Prompt:
Once the line containing "right eye: (753, 438)" is found in the entries below, reproduce it and every line after it, stopping at and including the line containing "right shoulder: (313, 470)"; reproduce nothing else, and keep each line exact.

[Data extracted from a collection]
# # # # #
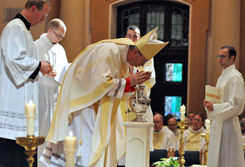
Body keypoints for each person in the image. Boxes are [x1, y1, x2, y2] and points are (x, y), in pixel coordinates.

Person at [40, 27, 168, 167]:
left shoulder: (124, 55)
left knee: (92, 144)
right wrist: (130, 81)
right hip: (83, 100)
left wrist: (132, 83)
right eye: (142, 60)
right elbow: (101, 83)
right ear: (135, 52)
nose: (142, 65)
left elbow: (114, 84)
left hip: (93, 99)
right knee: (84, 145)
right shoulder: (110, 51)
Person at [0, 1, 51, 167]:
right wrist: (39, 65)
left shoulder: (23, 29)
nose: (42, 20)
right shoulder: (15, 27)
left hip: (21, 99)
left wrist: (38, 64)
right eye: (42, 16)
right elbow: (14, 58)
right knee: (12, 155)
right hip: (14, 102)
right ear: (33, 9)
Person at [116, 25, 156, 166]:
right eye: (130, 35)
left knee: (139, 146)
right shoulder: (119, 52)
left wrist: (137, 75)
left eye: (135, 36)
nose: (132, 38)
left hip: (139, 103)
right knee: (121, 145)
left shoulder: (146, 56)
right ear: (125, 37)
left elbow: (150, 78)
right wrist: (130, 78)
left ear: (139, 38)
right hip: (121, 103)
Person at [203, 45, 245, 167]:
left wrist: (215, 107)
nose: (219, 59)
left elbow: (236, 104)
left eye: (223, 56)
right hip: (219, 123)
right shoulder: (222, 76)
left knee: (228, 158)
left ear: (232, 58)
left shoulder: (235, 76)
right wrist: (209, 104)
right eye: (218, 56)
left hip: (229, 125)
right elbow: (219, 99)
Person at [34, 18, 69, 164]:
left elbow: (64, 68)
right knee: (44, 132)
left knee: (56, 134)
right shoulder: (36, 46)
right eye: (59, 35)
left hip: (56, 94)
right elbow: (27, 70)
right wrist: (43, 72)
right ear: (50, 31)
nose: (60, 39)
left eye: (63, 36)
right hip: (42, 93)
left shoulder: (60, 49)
# # # # #
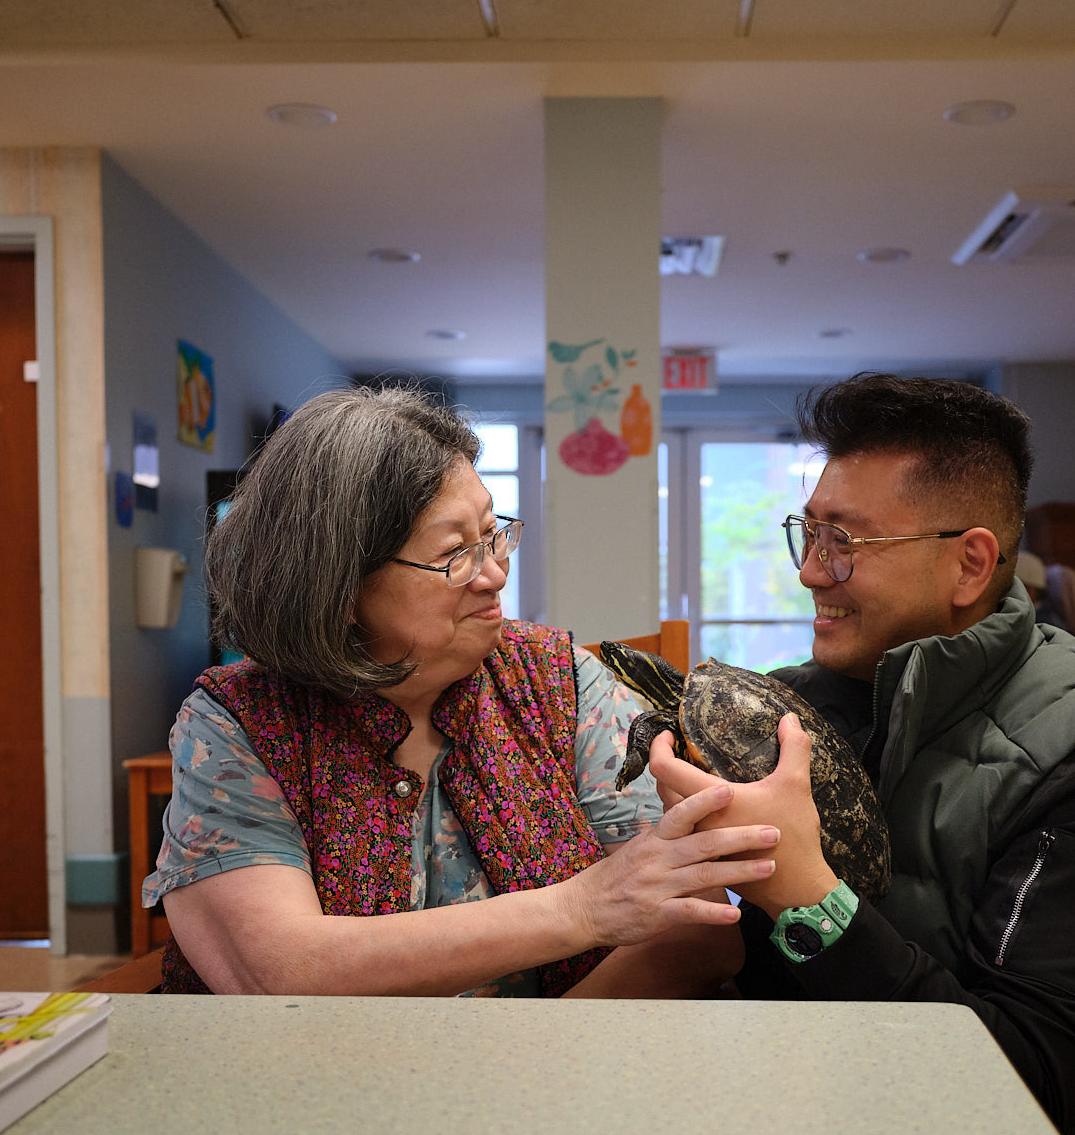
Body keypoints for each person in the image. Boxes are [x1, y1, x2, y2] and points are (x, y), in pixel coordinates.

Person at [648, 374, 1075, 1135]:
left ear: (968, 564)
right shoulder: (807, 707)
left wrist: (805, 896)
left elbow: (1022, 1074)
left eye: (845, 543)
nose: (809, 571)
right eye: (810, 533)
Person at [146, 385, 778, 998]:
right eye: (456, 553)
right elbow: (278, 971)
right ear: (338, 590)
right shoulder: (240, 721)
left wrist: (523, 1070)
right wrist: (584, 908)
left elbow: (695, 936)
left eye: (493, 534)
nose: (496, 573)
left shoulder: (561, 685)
# # # # #
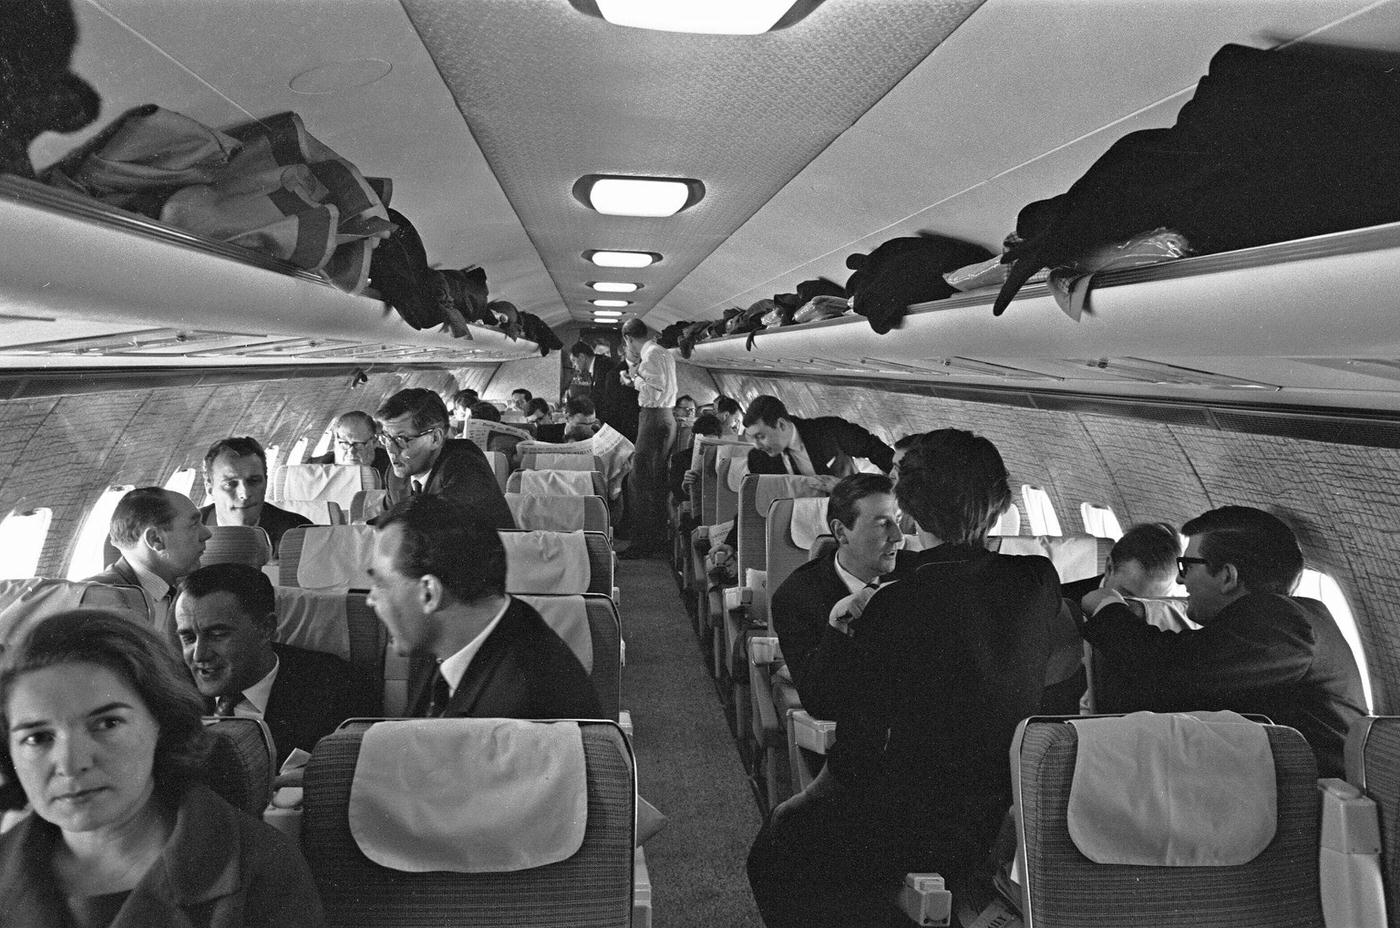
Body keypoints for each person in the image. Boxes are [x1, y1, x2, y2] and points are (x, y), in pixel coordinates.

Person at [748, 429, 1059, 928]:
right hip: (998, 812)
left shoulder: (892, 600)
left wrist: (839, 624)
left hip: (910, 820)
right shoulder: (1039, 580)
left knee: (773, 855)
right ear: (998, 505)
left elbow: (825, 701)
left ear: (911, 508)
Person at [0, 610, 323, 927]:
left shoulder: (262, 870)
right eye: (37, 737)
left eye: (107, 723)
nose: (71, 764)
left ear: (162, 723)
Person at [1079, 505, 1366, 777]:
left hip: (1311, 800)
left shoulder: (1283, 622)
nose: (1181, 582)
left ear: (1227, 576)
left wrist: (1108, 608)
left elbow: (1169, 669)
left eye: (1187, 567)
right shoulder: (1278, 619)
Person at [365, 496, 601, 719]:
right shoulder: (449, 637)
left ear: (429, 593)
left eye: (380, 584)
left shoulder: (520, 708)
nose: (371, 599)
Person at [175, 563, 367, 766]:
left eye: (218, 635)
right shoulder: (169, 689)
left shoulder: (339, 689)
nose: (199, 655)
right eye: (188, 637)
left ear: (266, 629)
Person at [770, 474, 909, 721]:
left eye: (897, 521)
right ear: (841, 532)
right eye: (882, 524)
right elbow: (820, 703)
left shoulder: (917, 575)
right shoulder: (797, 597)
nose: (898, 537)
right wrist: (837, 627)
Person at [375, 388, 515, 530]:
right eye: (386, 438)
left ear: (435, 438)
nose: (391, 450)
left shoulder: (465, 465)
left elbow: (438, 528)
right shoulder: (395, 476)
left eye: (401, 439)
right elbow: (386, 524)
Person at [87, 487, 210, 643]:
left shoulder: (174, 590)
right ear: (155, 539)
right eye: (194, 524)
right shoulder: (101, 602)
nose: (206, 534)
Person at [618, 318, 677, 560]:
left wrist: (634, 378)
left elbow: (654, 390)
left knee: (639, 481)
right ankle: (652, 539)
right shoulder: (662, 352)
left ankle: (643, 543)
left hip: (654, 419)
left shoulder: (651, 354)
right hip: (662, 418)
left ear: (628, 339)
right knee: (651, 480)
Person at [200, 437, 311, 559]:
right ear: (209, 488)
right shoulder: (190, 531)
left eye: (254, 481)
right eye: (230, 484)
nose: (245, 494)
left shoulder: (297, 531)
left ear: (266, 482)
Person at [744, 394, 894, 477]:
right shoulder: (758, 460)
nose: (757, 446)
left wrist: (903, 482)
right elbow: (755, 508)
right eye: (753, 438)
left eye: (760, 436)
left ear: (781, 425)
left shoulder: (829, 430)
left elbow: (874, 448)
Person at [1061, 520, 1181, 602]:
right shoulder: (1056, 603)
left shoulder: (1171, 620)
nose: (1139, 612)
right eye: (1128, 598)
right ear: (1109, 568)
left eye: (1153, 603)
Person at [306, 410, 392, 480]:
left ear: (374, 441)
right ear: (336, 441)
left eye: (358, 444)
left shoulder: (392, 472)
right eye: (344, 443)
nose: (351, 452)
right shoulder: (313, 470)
# # # # #
Task response:
right eye: (753, 438)
left eye: (760, 436)
left ear: (781, 425)
left shoulder: (829, 430)
left elbow: (874, 448)
Person at [1061, 520, 1181, 602]:
right shoulder: (1056, 603)
left shoulder: (1171, 620)
nose: (1139, 612)
right eye: (1128, 598)
right ear: (1109, 568)
left eye: (1153, 603)
Person at [306, 410, 392, 480]:
left ear: (374, 441)
right ear: (336, 441)
left eye: (358, 444)
left shoulder: (392, 472)
right eye: (344, 443)
nose: (351, 452)
right shoulder: (313, 470)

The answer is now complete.